Goal of the exercise -
Copy out every line below that contains the word "Deel".

Given entries -
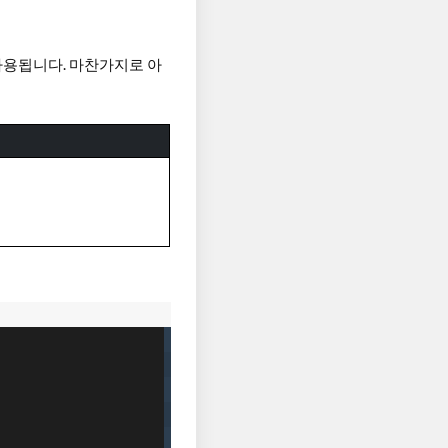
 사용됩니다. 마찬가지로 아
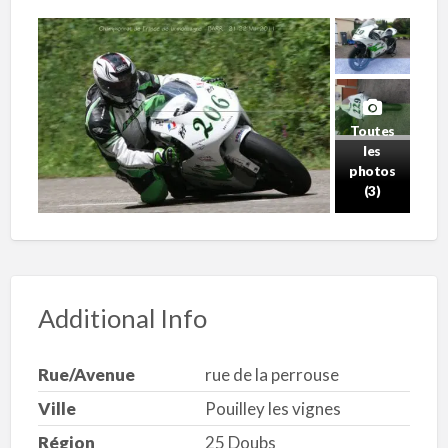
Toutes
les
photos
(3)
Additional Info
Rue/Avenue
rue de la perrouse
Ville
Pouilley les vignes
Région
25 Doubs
==
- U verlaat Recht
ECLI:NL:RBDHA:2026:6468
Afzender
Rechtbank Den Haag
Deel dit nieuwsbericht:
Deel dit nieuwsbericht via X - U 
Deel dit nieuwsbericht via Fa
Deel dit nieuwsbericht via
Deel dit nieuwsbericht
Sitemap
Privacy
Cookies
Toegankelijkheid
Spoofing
* * *
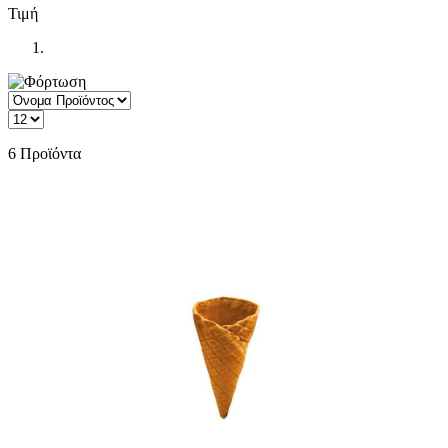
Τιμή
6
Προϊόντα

Answer box -
Deel dit nieuwsbericht:
Deel dit nieuwsbericht via X - U 
Deel dit nieuwsbericht via Fa
Deel dit nieuwsbericht via
Deel dit nieuwsbericht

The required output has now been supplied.